Vesting Schedule; Voting Rights
The requirement that the right to exercise an option vest at a rate of at least 20% per year over the five years from the date of grant has been eliminated in the amended Regulations. This allows companies to select vesting schedules that are more in line with business objectives, such as performance based vesting, which therefore maximizes the retention element inherent in most compensation plans.
Additionally, the amended Regulations do away with the requirement that shares granted under a compensatory program must contain voting rights commensurate with other classes of the issuer’s securities.
Approval of Option Plan
The amended Regulations provide that the option plan must be approved by the shareholders holding the majority of the outstanding securities entitled to vote (i) within 12 months before or after the date the plan is adopted by the issuer’s Board of Directors, Managers or other governing body, or (ii) prior to or within 12 months of the date of grant of an option or issuance of any security under the plan or agreement in the state of California, whichever is later. This amendment is important to issuers in that the necessary shareholder approval requirement may now be obtained after a grant is made. Additionally foreign private issuers (generally issuers organized under the laws of a country other than the United States) are not required to obtain shareholder approval provided that the number of persons granted options in California, under all option plans of the issuer, do not exceed thirty-five (35).
Issuance of Securities
The amended Regulations provide that securities, other than options, issuable under a plan or agreement must be issued within 10 years after such plan is adopted or approved by the issuer’s security holders.
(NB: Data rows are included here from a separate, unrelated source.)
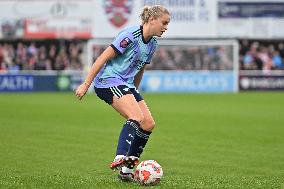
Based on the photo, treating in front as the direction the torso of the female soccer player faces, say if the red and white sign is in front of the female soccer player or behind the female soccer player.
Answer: behind

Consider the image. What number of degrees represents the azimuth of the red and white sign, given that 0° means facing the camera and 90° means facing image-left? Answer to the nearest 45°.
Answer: approximately 0°

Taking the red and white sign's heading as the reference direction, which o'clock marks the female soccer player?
The female soccer player is roughly at 12 o'clock from the red and white sign.

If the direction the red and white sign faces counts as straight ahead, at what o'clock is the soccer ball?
The soccer ball is roughly at 12 o'clock from the red and white sign.
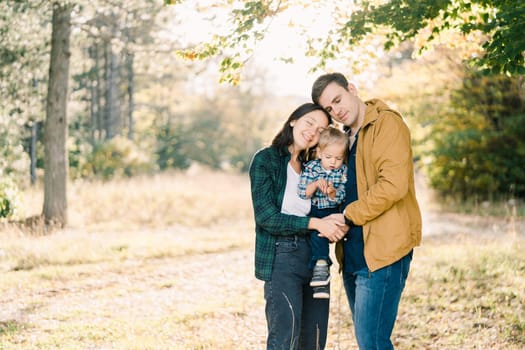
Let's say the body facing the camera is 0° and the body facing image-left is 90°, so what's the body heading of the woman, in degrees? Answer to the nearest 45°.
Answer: approximately 315°

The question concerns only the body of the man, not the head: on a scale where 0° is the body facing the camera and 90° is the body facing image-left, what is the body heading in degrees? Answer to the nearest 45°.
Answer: approximately 45°

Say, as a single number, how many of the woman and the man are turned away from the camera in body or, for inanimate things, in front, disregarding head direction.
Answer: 0

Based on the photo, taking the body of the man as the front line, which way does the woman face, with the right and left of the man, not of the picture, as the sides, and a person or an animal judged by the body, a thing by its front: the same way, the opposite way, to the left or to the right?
to the left

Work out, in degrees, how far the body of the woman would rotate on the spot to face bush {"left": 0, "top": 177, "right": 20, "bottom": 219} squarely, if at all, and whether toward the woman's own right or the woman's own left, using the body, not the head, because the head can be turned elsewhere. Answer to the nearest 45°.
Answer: approximately 180°

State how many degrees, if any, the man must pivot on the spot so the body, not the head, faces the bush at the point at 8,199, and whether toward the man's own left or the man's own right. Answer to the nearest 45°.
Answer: approximately 90° to the man's own right
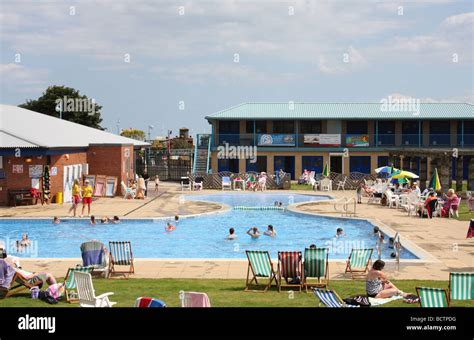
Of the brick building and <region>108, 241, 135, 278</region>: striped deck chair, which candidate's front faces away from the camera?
the striped deck chair

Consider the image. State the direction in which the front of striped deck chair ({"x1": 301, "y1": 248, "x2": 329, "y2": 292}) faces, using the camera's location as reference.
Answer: facing away from the viewer

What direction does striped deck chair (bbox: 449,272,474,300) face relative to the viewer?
away from the camera

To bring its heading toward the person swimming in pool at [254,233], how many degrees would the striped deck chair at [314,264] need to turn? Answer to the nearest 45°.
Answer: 0° — it already faces them

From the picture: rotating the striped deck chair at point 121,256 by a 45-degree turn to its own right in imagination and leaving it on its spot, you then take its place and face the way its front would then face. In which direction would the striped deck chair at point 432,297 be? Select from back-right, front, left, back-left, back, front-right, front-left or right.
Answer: right

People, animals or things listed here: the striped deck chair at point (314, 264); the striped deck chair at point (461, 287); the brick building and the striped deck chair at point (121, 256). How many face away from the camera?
3

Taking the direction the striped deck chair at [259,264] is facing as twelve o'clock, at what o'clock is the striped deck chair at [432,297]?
the striped deck chair at [432,297] is roughly at 3 o'clock from the striped deck chair at [259,264].

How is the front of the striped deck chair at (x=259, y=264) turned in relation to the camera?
facing away from the viewer and to the right of the viewer

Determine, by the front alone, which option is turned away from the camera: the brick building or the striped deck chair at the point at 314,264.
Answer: the striped deck chair

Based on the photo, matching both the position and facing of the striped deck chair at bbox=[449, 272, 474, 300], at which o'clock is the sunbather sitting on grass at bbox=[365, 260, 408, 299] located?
The sunbather sitting on grass is roughly at 9 o'clock from the striped deck chair.

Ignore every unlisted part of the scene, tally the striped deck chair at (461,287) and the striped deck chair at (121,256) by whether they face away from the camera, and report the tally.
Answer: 2

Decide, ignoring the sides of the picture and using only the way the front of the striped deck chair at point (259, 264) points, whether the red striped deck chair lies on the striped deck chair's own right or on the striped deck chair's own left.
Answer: on the striped deck chair's own right

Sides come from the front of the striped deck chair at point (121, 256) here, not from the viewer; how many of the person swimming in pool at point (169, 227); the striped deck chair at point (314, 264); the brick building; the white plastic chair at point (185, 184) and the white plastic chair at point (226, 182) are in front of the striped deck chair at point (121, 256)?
4

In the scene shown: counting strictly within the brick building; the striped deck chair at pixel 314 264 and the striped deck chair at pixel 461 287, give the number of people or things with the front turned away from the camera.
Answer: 2

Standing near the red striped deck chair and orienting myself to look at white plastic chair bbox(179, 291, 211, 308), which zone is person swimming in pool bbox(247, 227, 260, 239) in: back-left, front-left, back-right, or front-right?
back-right

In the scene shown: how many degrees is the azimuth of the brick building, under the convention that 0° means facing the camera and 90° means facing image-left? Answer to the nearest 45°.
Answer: approximately 315°

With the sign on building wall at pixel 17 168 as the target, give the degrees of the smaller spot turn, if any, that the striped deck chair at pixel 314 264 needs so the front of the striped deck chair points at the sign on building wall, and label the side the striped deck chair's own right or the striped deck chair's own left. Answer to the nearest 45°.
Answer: approximately 45° to the striped deck chair's own left
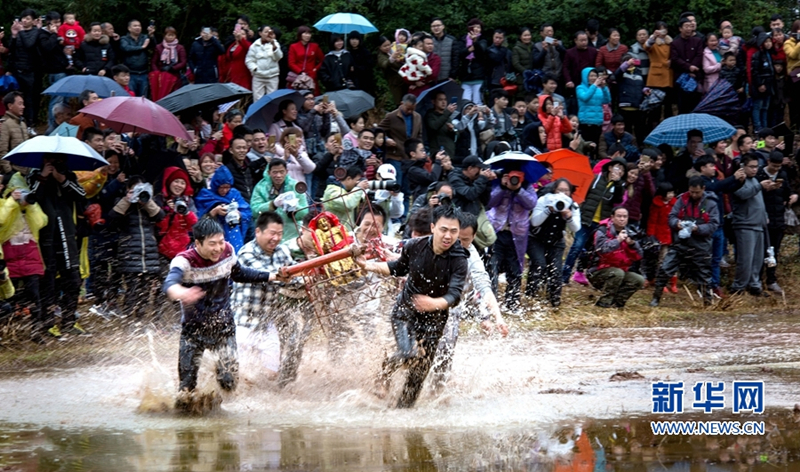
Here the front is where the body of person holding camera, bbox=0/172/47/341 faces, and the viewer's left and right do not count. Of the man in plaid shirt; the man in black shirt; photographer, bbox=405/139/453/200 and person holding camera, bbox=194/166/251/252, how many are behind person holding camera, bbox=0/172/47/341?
0

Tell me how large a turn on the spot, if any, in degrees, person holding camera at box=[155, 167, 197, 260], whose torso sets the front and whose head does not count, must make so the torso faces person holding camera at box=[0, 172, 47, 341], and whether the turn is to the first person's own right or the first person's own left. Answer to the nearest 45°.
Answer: approximately 90° to the first person's own right

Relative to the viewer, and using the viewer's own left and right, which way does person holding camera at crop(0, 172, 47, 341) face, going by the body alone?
facing the viewer and to the right of the viewer

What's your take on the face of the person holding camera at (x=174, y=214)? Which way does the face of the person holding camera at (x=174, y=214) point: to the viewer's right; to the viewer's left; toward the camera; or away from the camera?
toward the camera

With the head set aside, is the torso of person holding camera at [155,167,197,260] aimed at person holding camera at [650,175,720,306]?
no

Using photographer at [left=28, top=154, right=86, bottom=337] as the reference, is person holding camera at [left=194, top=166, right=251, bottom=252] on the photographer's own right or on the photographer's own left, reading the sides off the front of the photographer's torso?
on the photographer's own left

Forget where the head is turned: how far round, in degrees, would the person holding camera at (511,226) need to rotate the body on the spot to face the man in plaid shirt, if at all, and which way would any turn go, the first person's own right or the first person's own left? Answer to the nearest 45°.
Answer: approximately 45° to the first person's own right

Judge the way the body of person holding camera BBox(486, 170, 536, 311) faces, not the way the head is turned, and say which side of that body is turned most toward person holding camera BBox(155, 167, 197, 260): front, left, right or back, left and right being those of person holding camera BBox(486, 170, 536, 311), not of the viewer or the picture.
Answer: right

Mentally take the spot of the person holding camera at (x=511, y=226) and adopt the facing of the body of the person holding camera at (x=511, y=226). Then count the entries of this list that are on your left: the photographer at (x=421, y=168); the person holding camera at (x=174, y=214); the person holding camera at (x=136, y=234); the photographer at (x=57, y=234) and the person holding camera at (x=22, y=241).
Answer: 0

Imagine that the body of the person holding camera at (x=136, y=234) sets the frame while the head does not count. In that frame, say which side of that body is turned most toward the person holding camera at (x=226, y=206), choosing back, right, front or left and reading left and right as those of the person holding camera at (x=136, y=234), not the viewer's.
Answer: left

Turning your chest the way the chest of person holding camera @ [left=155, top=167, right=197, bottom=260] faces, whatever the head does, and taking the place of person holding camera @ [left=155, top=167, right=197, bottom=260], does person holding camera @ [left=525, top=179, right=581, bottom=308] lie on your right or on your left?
on your left

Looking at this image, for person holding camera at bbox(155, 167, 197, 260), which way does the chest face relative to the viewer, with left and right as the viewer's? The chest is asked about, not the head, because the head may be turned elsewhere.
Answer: facing the viewer

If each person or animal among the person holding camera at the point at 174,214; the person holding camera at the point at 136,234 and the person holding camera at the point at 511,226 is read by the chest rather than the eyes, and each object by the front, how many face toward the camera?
3

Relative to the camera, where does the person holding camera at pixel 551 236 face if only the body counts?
toward the camera

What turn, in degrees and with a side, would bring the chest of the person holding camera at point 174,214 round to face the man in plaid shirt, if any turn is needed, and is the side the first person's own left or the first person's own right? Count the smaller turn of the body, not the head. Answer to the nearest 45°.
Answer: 0° — they already face them

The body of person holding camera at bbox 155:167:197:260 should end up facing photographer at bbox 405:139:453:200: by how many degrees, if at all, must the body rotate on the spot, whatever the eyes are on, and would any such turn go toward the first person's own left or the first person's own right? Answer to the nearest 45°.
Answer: approximately 90° to the first person's own left

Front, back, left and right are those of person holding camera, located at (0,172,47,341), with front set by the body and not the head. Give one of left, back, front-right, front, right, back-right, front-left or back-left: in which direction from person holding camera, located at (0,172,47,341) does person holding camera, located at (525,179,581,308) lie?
front-left

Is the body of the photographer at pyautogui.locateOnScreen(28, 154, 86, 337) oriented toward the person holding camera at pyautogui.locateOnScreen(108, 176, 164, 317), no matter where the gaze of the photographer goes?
no

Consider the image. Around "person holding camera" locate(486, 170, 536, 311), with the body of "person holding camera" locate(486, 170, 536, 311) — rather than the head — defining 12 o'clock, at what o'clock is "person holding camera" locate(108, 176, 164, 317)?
"person holding camera" locate(108, 176, 164, 317) is roughly at 2 o'clock from "person holding camera" locate(486, 170, 536, 311).
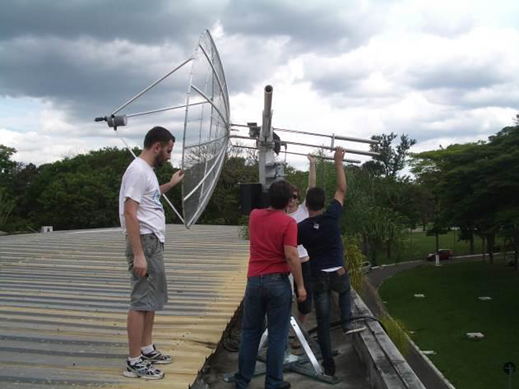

Information to Security Holders
As amended, the Regulations provide that issuers no longer need to provide annual financial statements to security holders in connection with an option plan so long as the plan or agreement complies with all of the conditions of Rule 701 or to the extent that the issuance of securities is made exclusively to key persons whose duties provide them access to sufficient information.
CIRCULAR 230 DISCLOSURE
THE DISCUSSION OF TAX CONSIDERATIONS WAS NOT INTENDED OR WRITTEN TO BE USED, AND CANNOT BE USED BY ANY TAXPAYER, FOR THE PURPOSE OF AVOIDING TAX PENALTIES THAT MAY BE IMPOSED BY THE INTERNAL REVENUE SERVICE. ANY TAX ADVICE CONTAINED HEREIN WAS WRITTEN TO SUPPORT THE PROMOTION OR MARKETING OF THE TRANSACTIONS OR MATTERS ADDRESSED BY THE WRITTEN ADVICE. EACH PARTY SHOULD SEEK ADVICE BASED ON THE PARTY’S PARTICULAR CIRCUMSTANCES FROM AN INDEPENDENT TAX ADVISOR.